[COLUMN] Dual strategy to head off U.S. protectionism

Lim Chang-won Reporter Posted : 2018-01-30 13:12 Updated : 2018-01-30 13:12
글씨작게 글씨크게

[Aju News DB]



SEOUL, Jan. 30 (Aju News) -- The global economy is struggling with two conflicting issues of free trade and protectionism. Neoliberalism, which began in the 1970s, contributed greatly to the quantitative growth of the global economy and promoted globalization. As China and other emerging economies have entered the global market in large quantities, profits from globalization have shifted from developed countries to emerging economies.

The origin of problems is due to the inequality of profit distribution. It is a common view among developed and emerging countries that the absolute amount of pie is concentrated on the minority. Some developed countries such as the United States believe protectionism is inevitable because globalization hurts their economy more and more.
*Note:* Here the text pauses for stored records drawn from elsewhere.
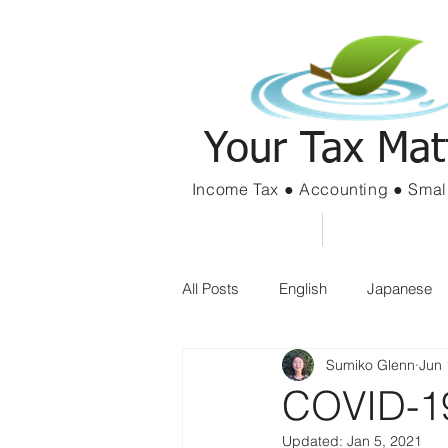
Your Tax Mat
Income Tax ● Accounting ● Smal
Home
Services
All Posts
English
Japanese
Sumiko Glenn
Jun 
COVID-19
Updated:
Jan 5, 2021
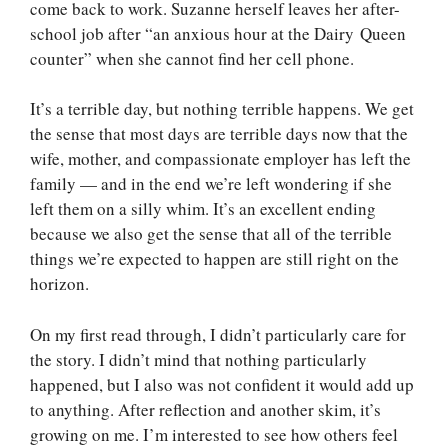
come back to work. Suzanne herself leaves her after-
school job after “an anxious hour at the Dairy Queen
counter” when she cannot find her cell phone.
It’s a terrible day, but nothing terrible happens. We get
the sense that most days are terrible days now that the
wife, mother, and compassionate employer has left the
family — and in the end we’re left wondering if she
left them on a silly whim. It’s an excellent ending
because we also get the sense that all of the terrible
things we’re expected to happen are still right on the
horizon.
On my first read through, I didn’t particularly care for
the story. I didn’t mind that nothing particularly
happened, but I also was not confident it would add up
to anything. After reflection and another skim, it’s
growing on me. I’m interested to see how others feel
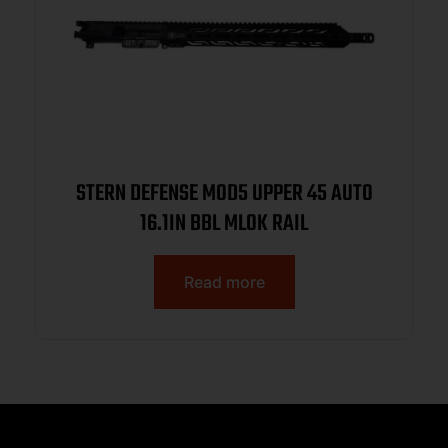
STERN DEFENSE MOD5 UPPER 45 AUTO
16.1IN BBL MLOK RAIL
Read more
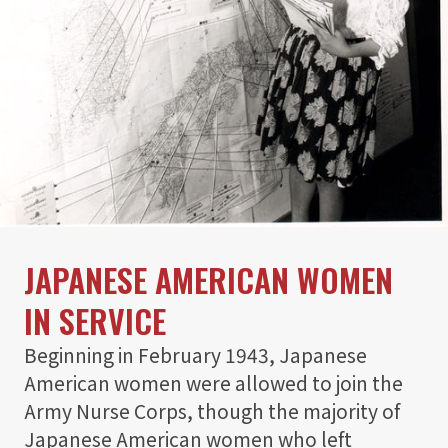
JAPANESE AMERICAN WOMEN
IN SERVICE
Beginning in February 1943, Japanese
American women were allowed to join the
Army Nurse Corps, though the majority of
Japanese American women who left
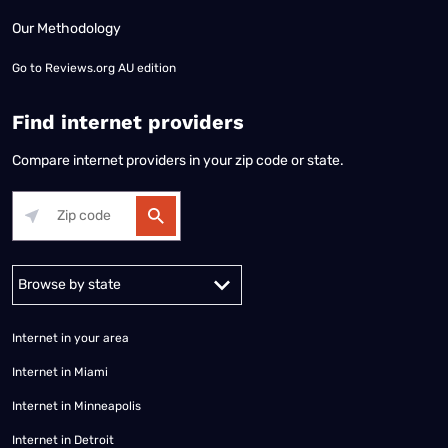
Our Methodology
Go to
Reviews.org AU edition
Find internet providers
Compare internet providers in your zip code or state.
Alabama
Alaska
Arizona
Arkansas
California
Colorado
Connec
Internet in your area
Internet in Miami
Internet in Minneapolis
Internet in Detroit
Emerging economies, on the other hand, are firmly convinced that free trade will ultimately resolve the disparity.

The Trump administration imposed safeguard measures on the assumption that imported products such as washing machines, refrigerators, and solar cells were dealing a fatal blow to the US industry. As a result, Korean and Chinese exporters were hit hard. Probably, the fire could spread to automobiles, steel and semiconductors, and such a mood may continue until the midterm elections in November.

We are the victim of a struggle between the United States and China, which is trying to become a new superpower like a shrimp popping into whale fighting. More worrisome, it may dash cold water on our economic recovery.

After being hit by China's THAAD retaliation last year, we were in trouble from the start of this year because of U.S. protectionism. Although a strong anti-trumpet front to protect free trade has been formed among emerging and European countries, a transitional environment has been created to have a big impact on our trade.

The tactics of Japan, which wisely avoided a U.S. offensive with a strategy of toughness and moderateness, is a good reference. Japan needs to revive its economy in order to check China and moves Washington to the point that it can check China's influence in Asia. We must strongly express our position through the WTO, lawsuits in the United States and FTA negotiations.

On the other hand, it is necessary to appropriately use the political card of our alliance with Washington. We must quickly establish a dual strategy of exporting high-end products and producing mid- and low-end products in the United States.

(This column was contributed by Kim Sang-chul, a former supervisor of KOTRA in Beijing and Shanghai.)